I concatenated all the reads into a big file (all_reads.fastq) and I´m currently doing an alignment with minimap2. My code is as follows
minimap2 -k 14 -I 1000G -d cro_v2_asm.mmi cro_v2_asm.fasta minimap2 -t 8 -ax splice cro_v2_asm.mmi all_reads_nano.fastq > all_reads.sam
I have used minimap before, but only to align single files or to compare transcripts databases.
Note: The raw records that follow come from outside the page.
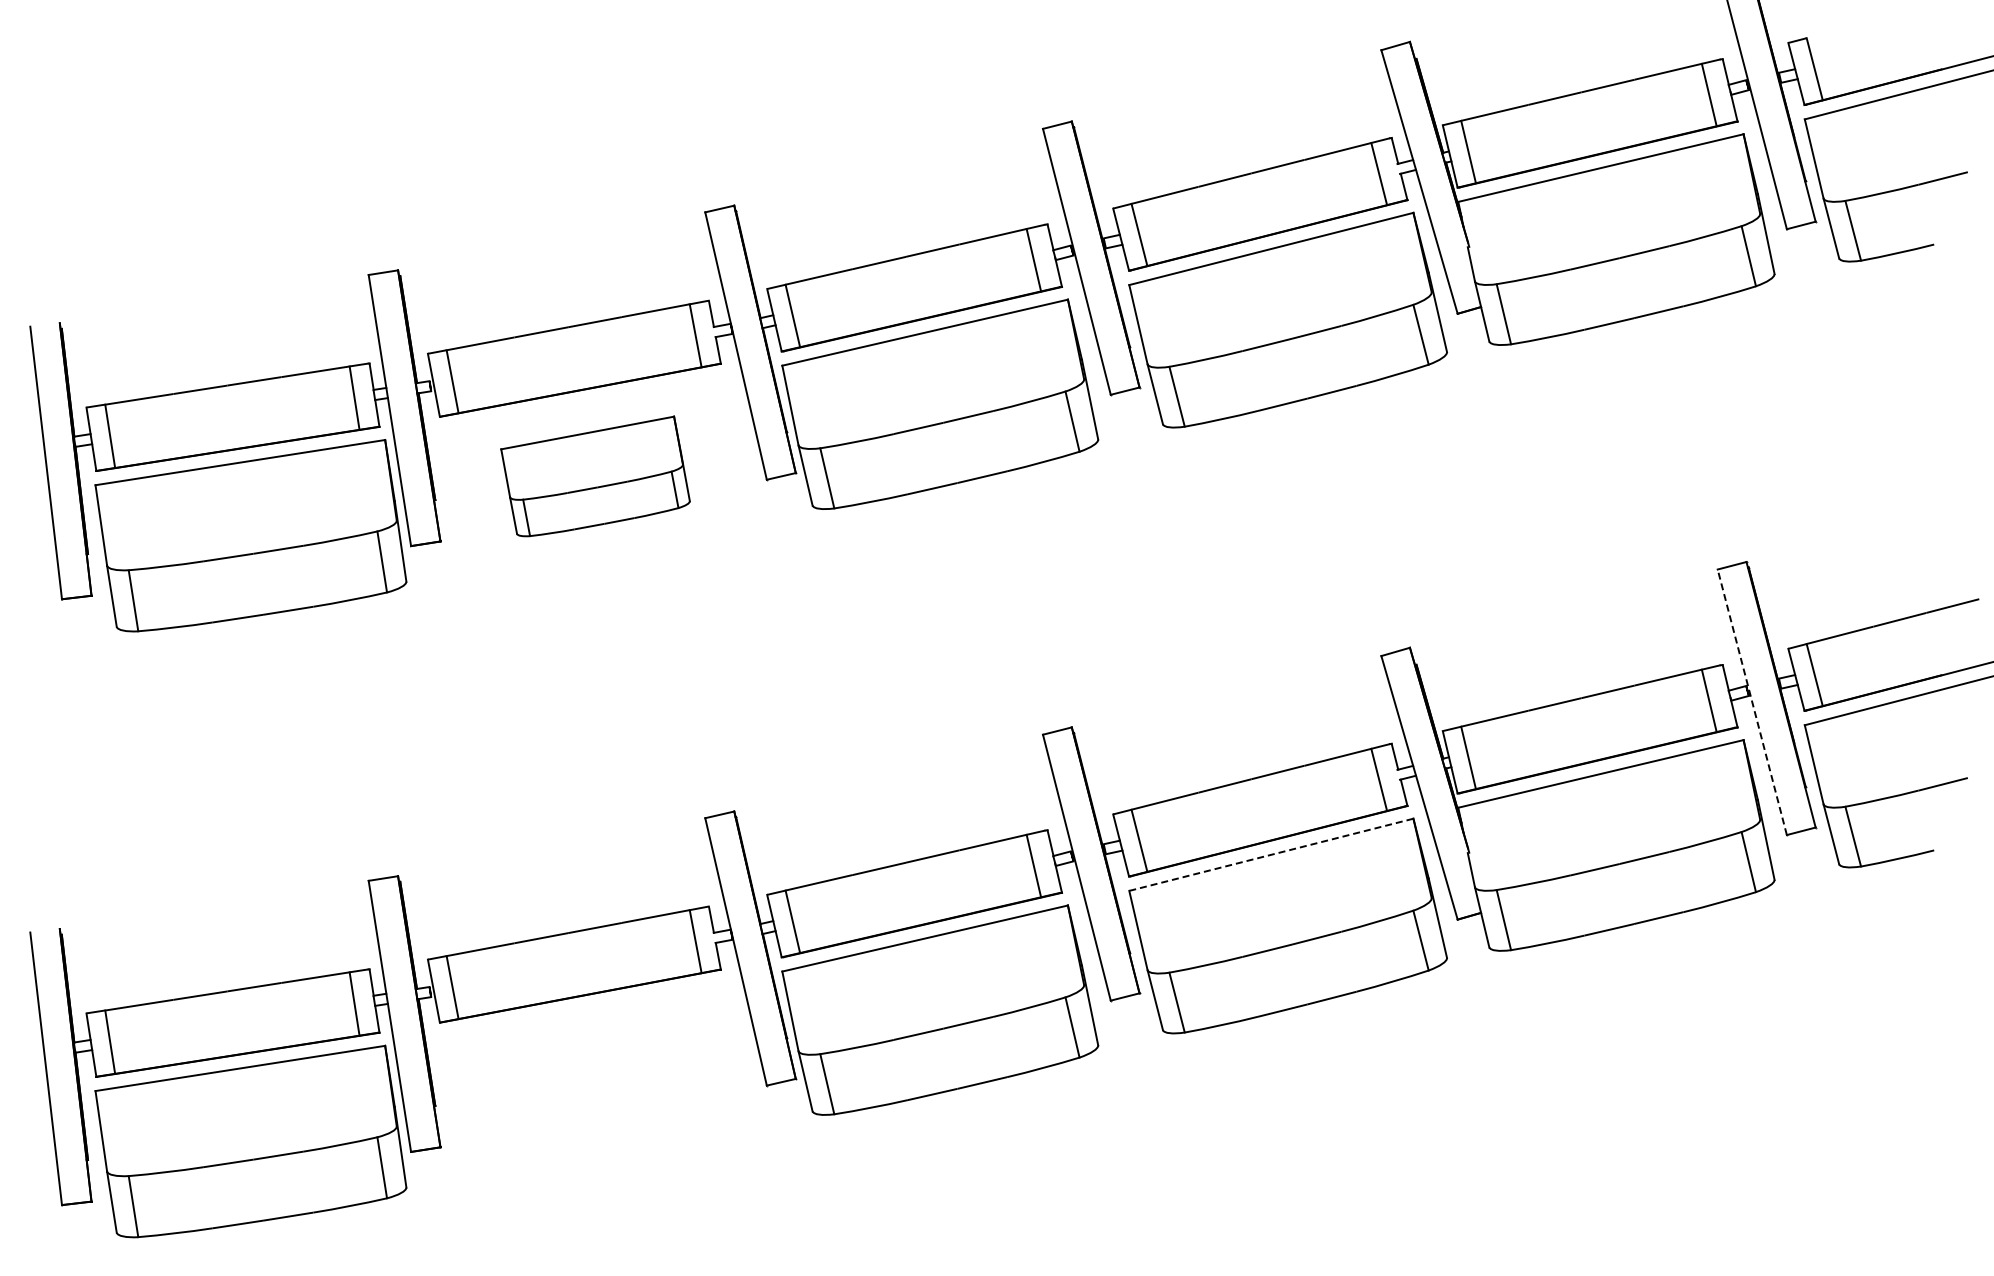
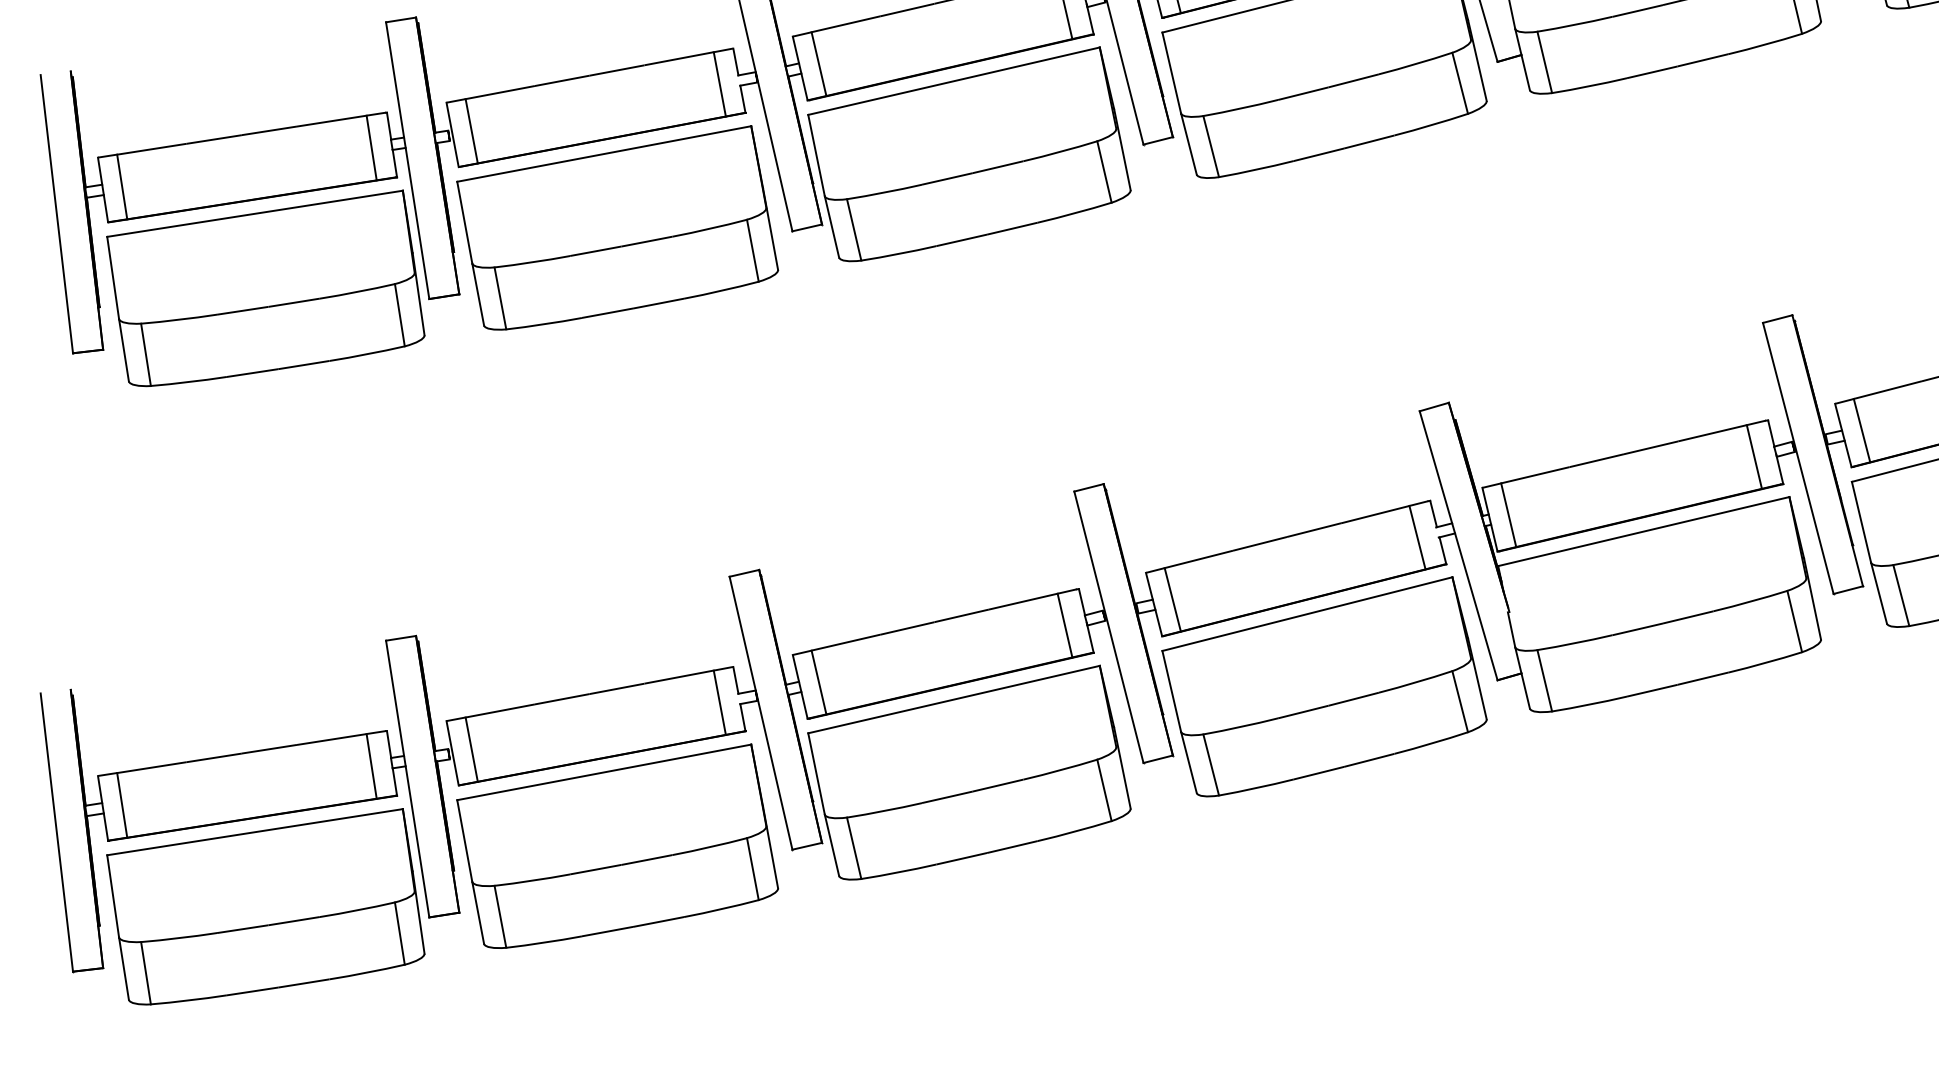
part: (595, 476) -> (617, 227), size x1.67
line: (1752, 701) -> (1798, 457), dashed -> solid
line: (1271, 854) -> (1307, 613), dashed -> solid
part: (595, 1081) -> (617, 845), added

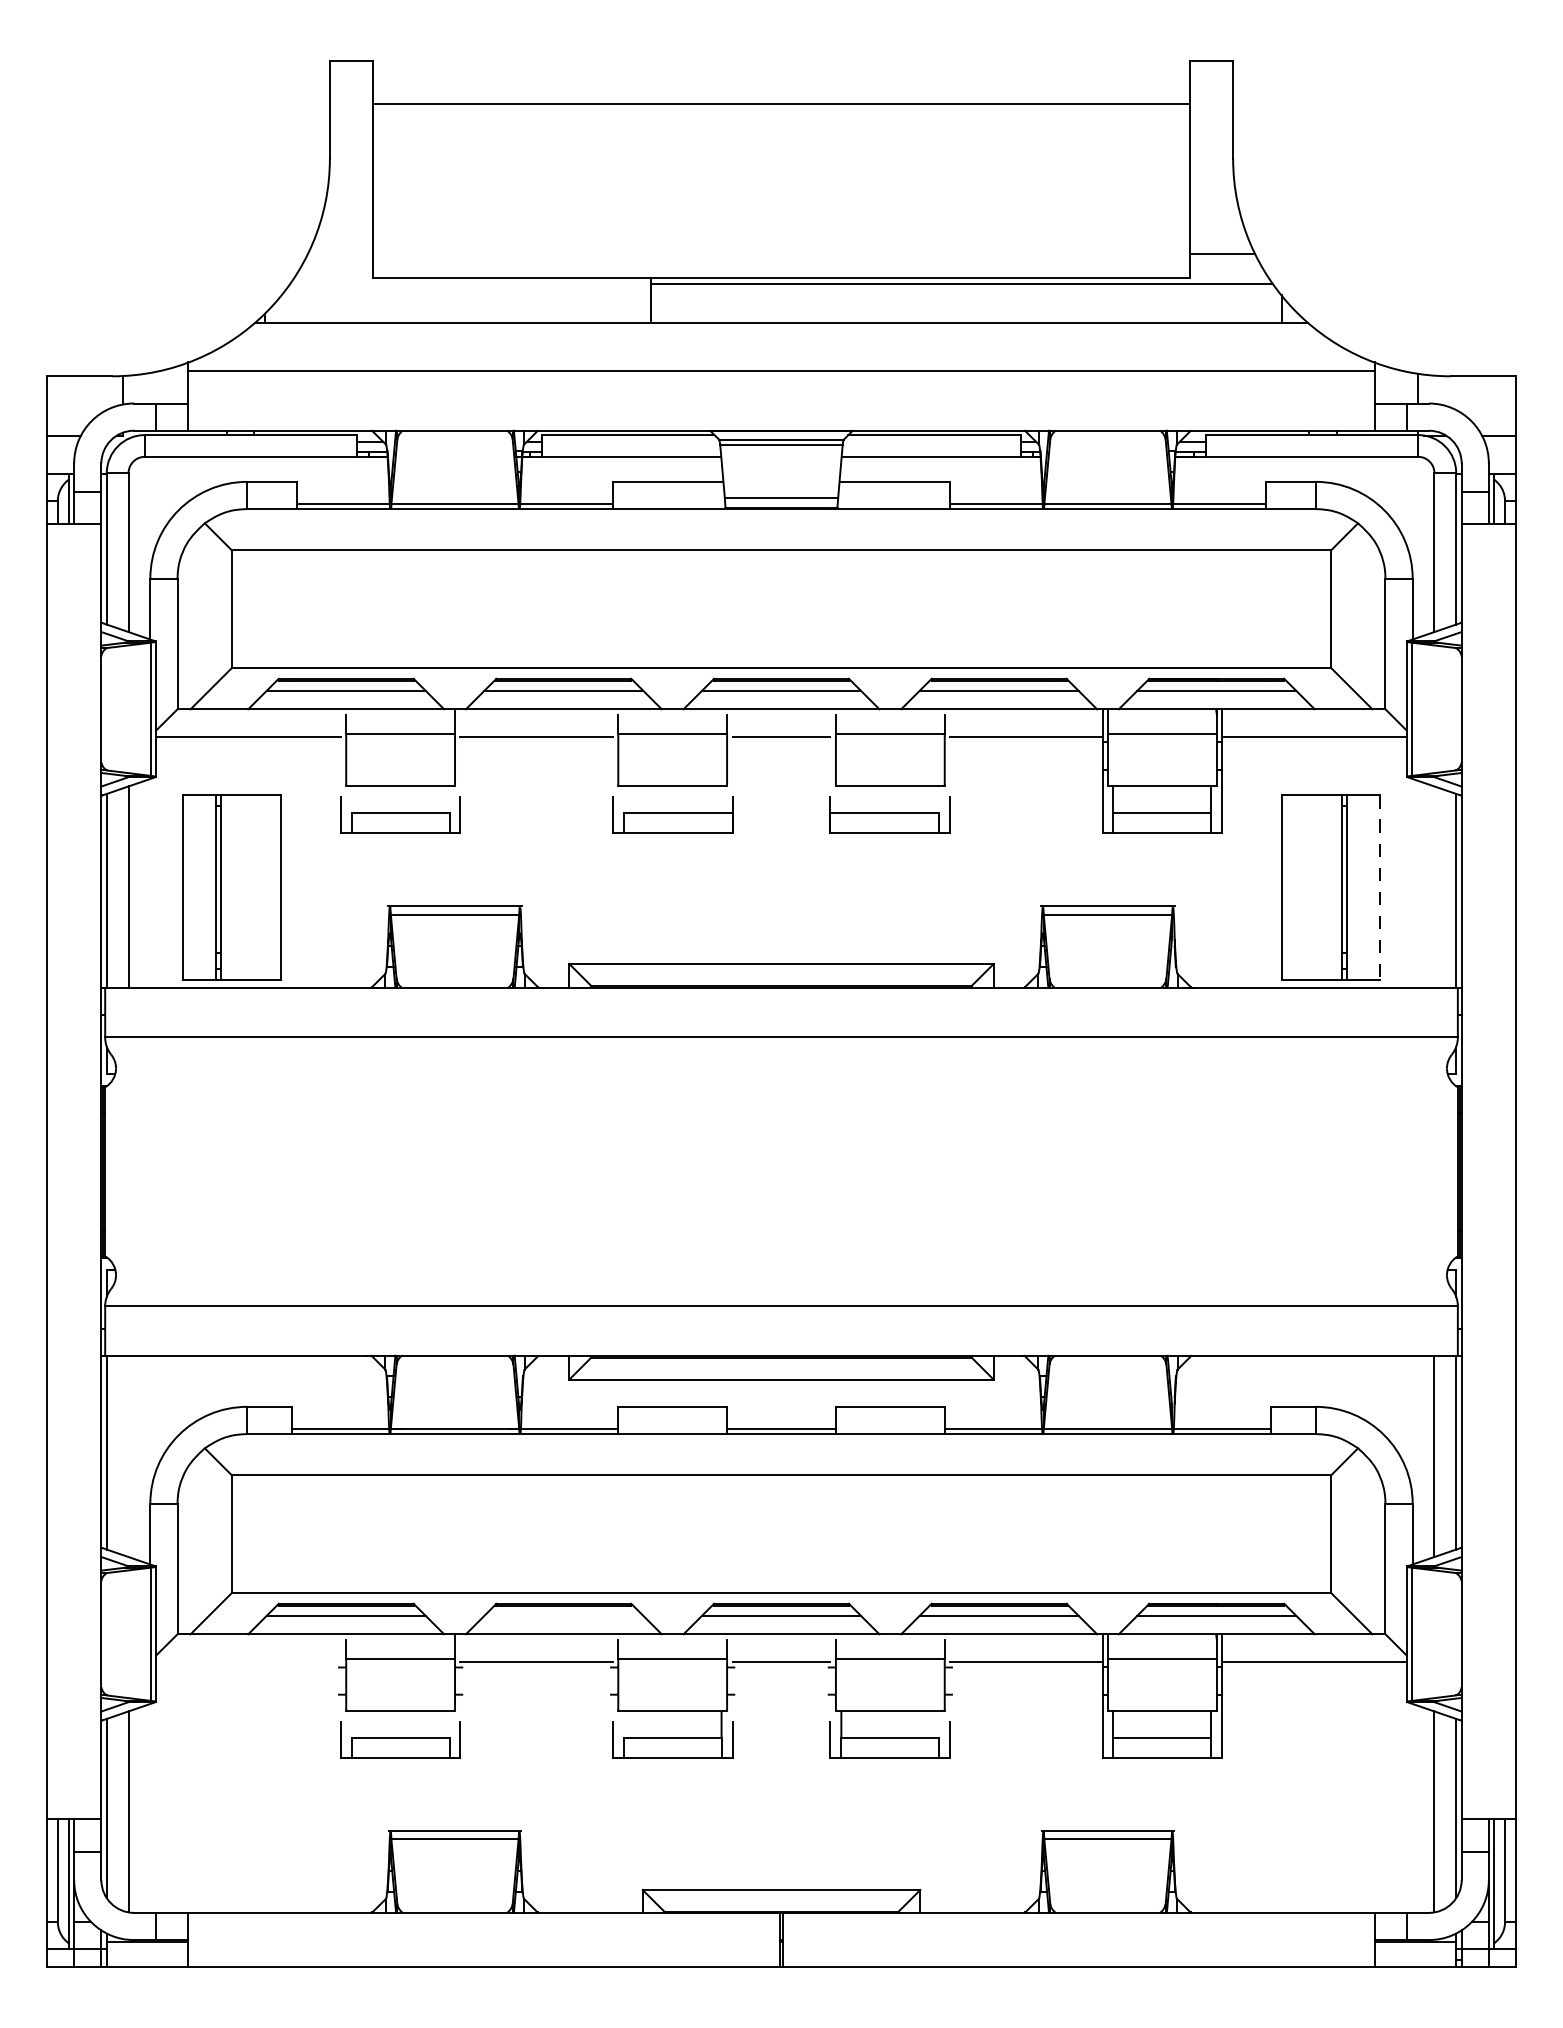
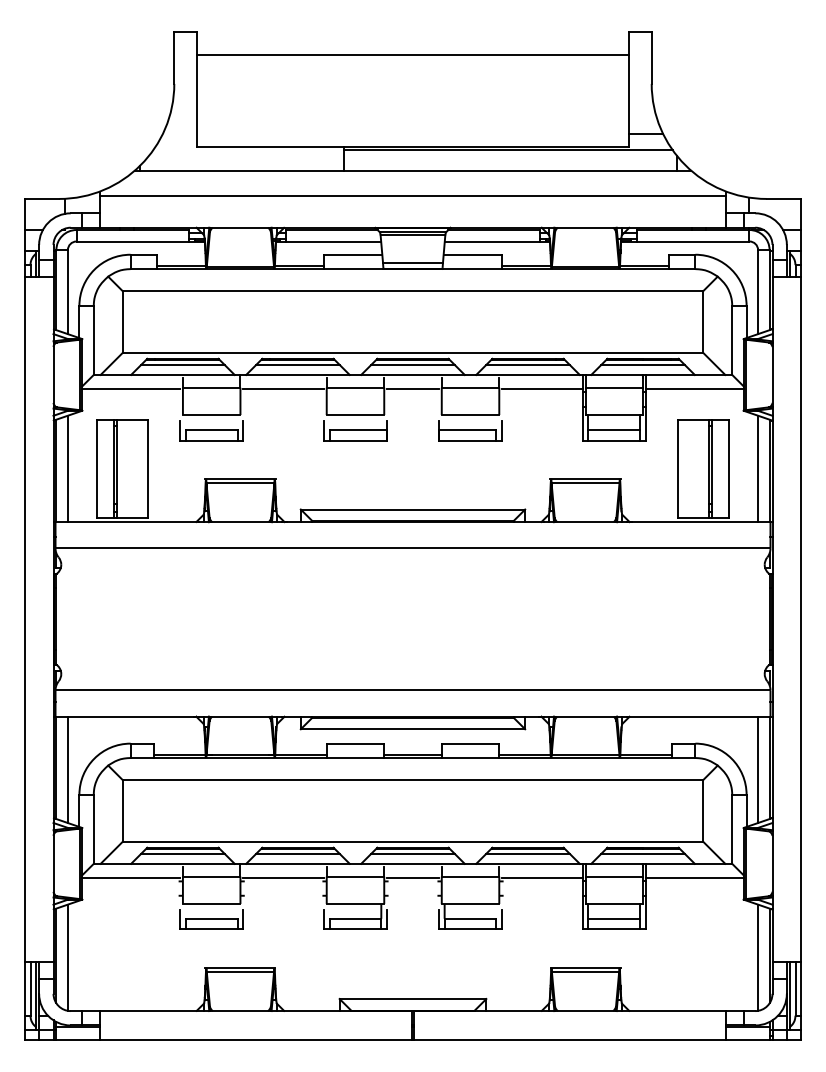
line: (1435, 886) -> (758, 468), added
line: (1380, 888) -> (729, 469), dashed -> solid
line: (127, 1455) -> (67, 769), added
line: (562, 1616) -> (297, 854), added
line: (248, 1662) -> (131, 878), added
My output is like so:
[WARNING] Indexing parameters (-k, -w or -H) overridden by parameters used in the prebuilt index. [M::main::0.990*1.00] loaded/built the index for 2090 target sequence(s) [M::mm_mapopt_update::1.323*1.00] mid_occ = 477 [M::mm_idx_stat] kmer size: 14; skip: 10; is_hpc: 0; #seq: 2090 [M::mm_idx_stat::1.517*1.00] distinct minimizers: 21032401 (46.44% are singletons); average occurrences: 4.535; average spacing: 5.673 [M::worker_pipeline::667.809*7.91] mapped 926625 sequences [M::worker_pipeline::1358.631*7.93] mapped 1054148 sequences [M::worker_pipeline::1946.186*7.93] mapped 979868 sequences [M::worker_pipeline::2521.346*7.94] mapped 990987 sequences [M::worker_pipeline::3107.039*7.94] mapped 953722 sequences [M::worker_pipeline::3740.257*7.94] mapped 976724 sequences [M::worker_pipeline::4417.527*7.94] mapped 1133642 sequences [M::worker_pipeline::5062.460*7.94] mapped 1034305 sequences [M::worker_pipeline::5811.450*7.94] mapped 1164408 sequences [M::worker_pipeline::6558.900*7.94] mapped 1139990 sequences [M::worker_pipeline::6861.026*7.94] mapped 477750 sequences [M::main] Version: 2.15-r905 [M::main] CMD: minimap2 -t 8 -ax splice genome_illumina_annot/cro_v2_asm.mmi 01_filtering/after_trim/all_reads_nano.fastq [M::main] Real time: 6861.119 sec; CPU: 54470.448 sec; Peak RSS: 8.451 GB
As you can see it seems that minimap2 is mapping fractions of the input file at a time, probably due to memory.
I was wondering if there is any nuances or changes in the output file, or I can freely process it with samtools and assemble the transcriptome using stringtie2.